How the Girl Scouts Work

Types of Girl Scouts

 In 2007, scouts from almost every country in the world gathered in England to celebrate scouting's 100th birthday.
 In 2007, scouts from almost every country in the world gathered in England to celebrate scouting's 100th birthday.
Peter Macdiarmid/Getty Images

The mission of the Girl Scouts is to create an accepting and nurturing environment where girls can build leadership skills, a social conscience and strong values. Under that umbrella, each group of Girl Scouts has slightly different expectations.

Girl Scouts are divided into different age groups. The youngest group, the Daisy Scouts, is for girls who are five and six years old. They meet in small groups with two adult leaders and can earn learning petals and patches by completing activities. For example, a Daisy Scout group may work with their leader to plant a community garden or complete a craft project during a meeting. Or, a Daisy Scout could earn participation points for reading between meetings.

Brownies are six to eight years old, and earn try-it patches. A Brownie may earn her patches by doing any number of things, including: learning a magic trick, learning how to properly care for the American flag, completing a time line of her life, finding and watching animal homes (like a bird's nest or a duck pond), and making kites with a paper lunch sack. Service projects typically involve the entire troop. Projects could include: collecting food or clothing for a homeless shelter, decorating a nursing home for the holidays or babysitting during a school meeting. Brownies also participate in camping programs.

Juniors are older scouts, from eight to 11 years old. They may earn badges for volunteering, drawing or taking pictures, or learning first aid or computer skills. They also camp and play sports with their troops. Juniors also earn badges by participating in adventure sports -- like caving or rock climbing. Like the Brownies, they typically completed service projects as a team. These scouts may maintain a walking trail in their community or conduct a flag ceremony at a sporting event. They're encouraged to examine their community to determine its needs before choosing a service project.

Girl Scouts 11-17 mix and match activities to suit their particular interests. Girls in this program can learn about careers they might want to pursue in the future, the environment, writing, cooking, backpacking and other more traditional scouting pursuits. This age group also participates in camp. Girl Scouts 11-17 can earn patches or charms in a variety of activities, including newer ones like eco-action, a program that teaches the importance of a clean environment, or more traditional ones like backpacking.

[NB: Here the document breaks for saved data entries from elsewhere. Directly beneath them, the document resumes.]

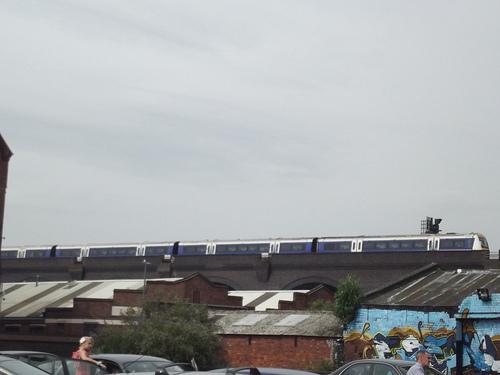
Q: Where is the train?
A: On bridge.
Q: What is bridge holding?
A: Train.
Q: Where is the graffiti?
A: On wall.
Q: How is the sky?
A: Cloudy.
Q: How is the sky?
A: Gray.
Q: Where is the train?
A: On rails.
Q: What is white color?
A: Train.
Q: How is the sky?
A: Overcast.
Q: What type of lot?
A: Parking.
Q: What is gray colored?
A: Clouds.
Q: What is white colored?
A: Clouds.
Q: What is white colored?
A: Train.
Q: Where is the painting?
A: On wall.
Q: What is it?
A: Train.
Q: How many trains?
A: 1.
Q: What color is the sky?
A: Gray.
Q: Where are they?
A: On the train.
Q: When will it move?
A: Now.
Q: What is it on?
A: Tracks.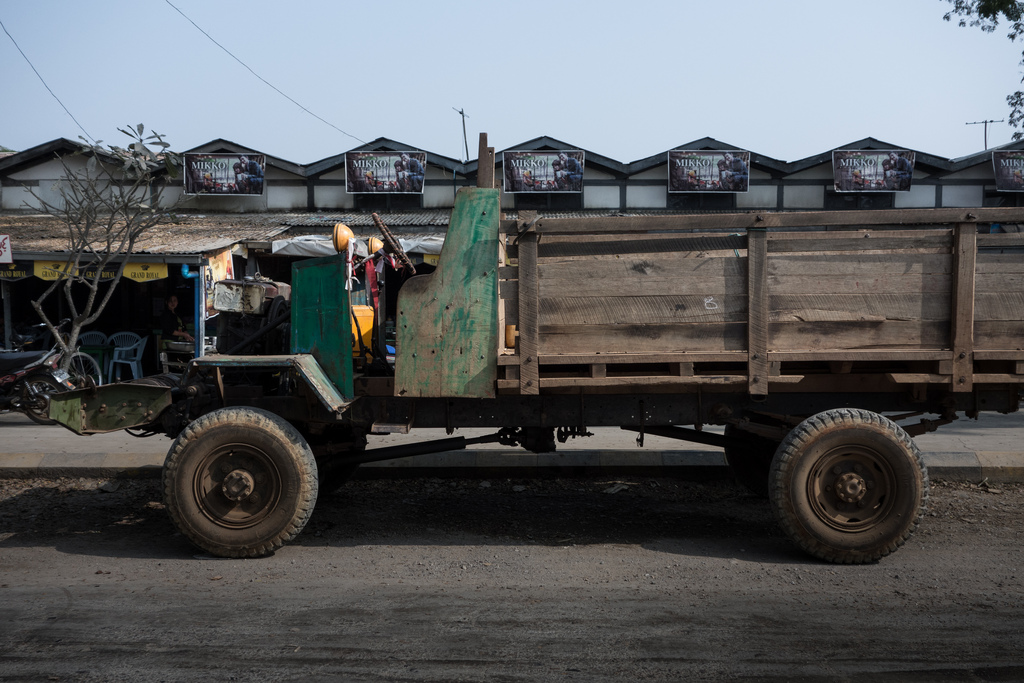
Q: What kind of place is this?
A: It is a road.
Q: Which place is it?
A: It is a road.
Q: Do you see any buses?
A: No, there are no buses.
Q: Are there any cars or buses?
A: No, there are no buses or cars.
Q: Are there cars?
A: No, there are no cars.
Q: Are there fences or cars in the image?
A: No, there are no cars or fences.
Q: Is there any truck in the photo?
A: Yes, there is a truck.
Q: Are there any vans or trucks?
A: Yes, there is a truck.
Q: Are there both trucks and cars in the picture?
A: No, there is a truck but no cars.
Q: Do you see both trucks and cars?
A: No, there is a truck but no cars.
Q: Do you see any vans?
A: No, there are no vans.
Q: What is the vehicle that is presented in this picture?
A: The vehicle is a truck.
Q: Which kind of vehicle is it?
A: The vehicle is a truck.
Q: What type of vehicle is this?
A: This is a truck.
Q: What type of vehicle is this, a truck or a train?
A: This is a truck.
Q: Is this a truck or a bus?
A: This is a truck.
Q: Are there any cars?
A: No, there are no cars.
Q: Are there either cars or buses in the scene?
A: No, there are no cars or buses.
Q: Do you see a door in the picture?
A: Yes, there is a door.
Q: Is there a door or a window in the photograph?
A: Yes, there is a door.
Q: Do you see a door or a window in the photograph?
A: Yes, there is a door.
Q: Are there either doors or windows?
A: Yes, there is a door.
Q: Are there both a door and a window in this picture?
A: No, there is a door but no windows.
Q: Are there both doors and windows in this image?
A: No, there is a door but no windows.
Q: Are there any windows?
A: No, there are no windows.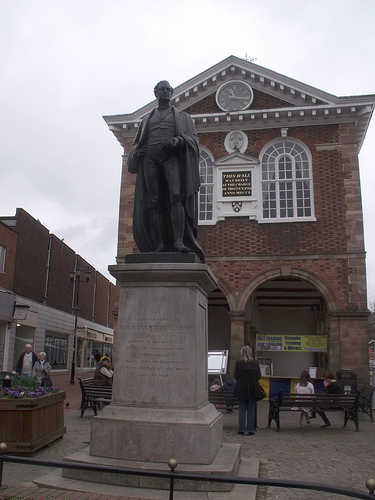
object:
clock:
[214, 75, 256, 119]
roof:
[126, 50, 348, 121]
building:
[82, 47, 375, 410]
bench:
[266, 389, 363, 433]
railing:
[1, 438, 373, 499]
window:
[255, 136, 317, 220]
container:
[1, 388, 66, 455]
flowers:
[1, 384, 7, 391]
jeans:
[239, 387, 257, 434]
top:
[164, 456, 179, 471]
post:
[167, 468, 178, 499]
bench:
[206, 388, 239, 410]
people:
[292, 368, 315, 394]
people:
[210, 375, 221, 392]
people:
[97, 357, 110, 379]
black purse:
[258, 387, 267, 401]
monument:
[105, 253, 220, 457]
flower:
[21, 392, 25, 395]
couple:
[17, 340, 57, 393]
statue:
[123, 79, 205, 262]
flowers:
[37, 385, 43, 392]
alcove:
[246, 286, 325, 401]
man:
[15, 342, 38, 381]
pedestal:
[77, 258, 265, 496]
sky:
[16, 4, 349, 56]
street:
[0, 341, 99, 440]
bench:
[360, 378, 373, 423]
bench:
[77, 376, 110, 414]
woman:
[235, 343, 266, 440]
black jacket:
[232, 360, 266, 404]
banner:
[254, 332, 327, 351]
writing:
[284, 335, 300, 352]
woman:
[31, 347, 54, 391]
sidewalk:
[55, 370, 83, 406]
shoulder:
[247, 357, 259, 367]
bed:
[7, 386, 64, 453]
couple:
[294, 367, 343, 426]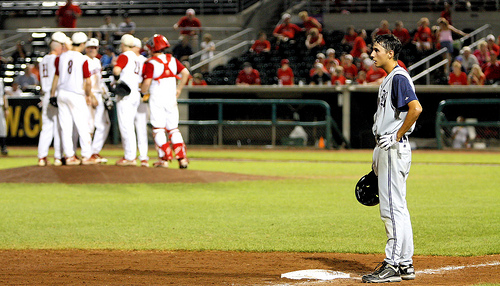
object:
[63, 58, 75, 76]
number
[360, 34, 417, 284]
player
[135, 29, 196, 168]
player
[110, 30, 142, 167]
player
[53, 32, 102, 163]
player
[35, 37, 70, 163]
player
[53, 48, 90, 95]
shirt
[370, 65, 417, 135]
shirt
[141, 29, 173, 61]
helmet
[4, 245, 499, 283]
clay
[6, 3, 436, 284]
baseball game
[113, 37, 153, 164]
baseball player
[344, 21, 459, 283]
player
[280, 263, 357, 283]
plate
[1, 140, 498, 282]
ground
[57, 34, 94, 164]
player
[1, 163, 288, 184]
pitcher's mound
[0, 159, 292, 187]
mound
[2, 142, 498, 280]
baseball field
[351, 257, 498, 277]
lines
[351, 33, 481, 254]
baseball player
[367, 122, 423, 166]
ground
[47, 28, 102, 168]
baseball player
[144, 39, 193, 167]
player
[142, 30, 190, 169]
man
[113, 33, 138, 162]
man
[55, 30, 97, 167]
man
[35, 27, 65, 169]
man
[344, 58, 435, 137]
shirts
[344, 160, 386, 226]
helmet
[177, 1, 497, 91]
crowd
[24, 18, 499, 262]
field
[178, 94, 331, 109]
green pole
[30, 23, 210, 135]
players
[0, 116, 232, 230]
mound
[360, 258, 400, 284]
shoes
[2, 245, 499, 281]
red clay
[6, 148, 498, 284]
field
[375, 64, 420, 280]
uniform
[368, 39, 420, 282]
player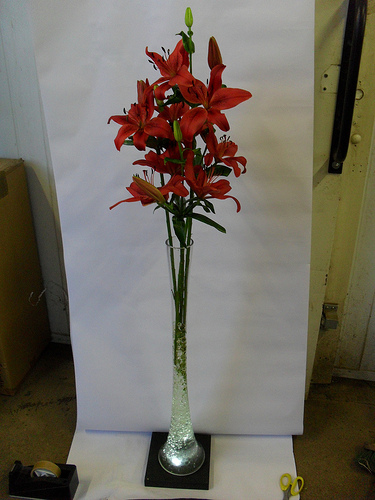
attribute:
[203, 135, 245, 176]
flower — red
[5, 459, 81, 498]
tape dispenser — black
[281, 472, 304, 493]
handle — yellow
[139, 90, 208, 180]
flower — red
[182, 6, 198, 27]
flower bud — unopened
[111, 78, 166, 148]
flower — red, tiger lily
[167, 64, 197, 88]
pedal — red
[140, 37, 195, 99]
flower — tall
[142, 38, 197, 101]
flower — red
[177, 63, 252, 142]
flower — red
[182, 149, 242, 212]
flower — red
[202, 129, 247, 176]
flower — red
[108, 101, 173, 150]
flower — red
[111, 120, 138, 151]
petal — red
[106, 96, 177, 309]
flower — tall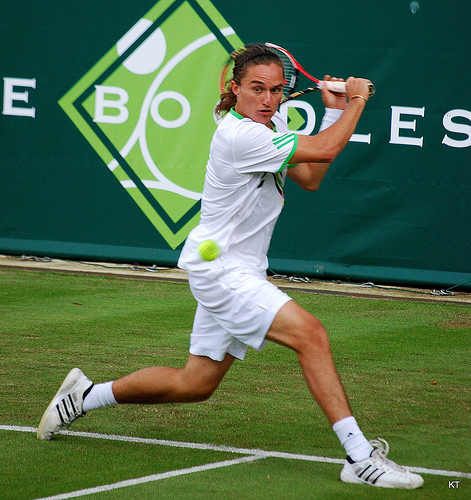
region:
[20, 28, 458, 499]
Tennis player hitting a ball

These older scouts are expected to perform a service project for each charm that they earn. For example, the eco-action project includes skill-based learning activities, but before a charm is awarded, the girl must complete a related service project, such as volunteering for an environmental cause or creating a directory of local and state level environmental resources.

When Girl Scouts participate in a variety of activities throughout the ranks, they have no trouble fulfilling the Girl Scout motto: "be prepared."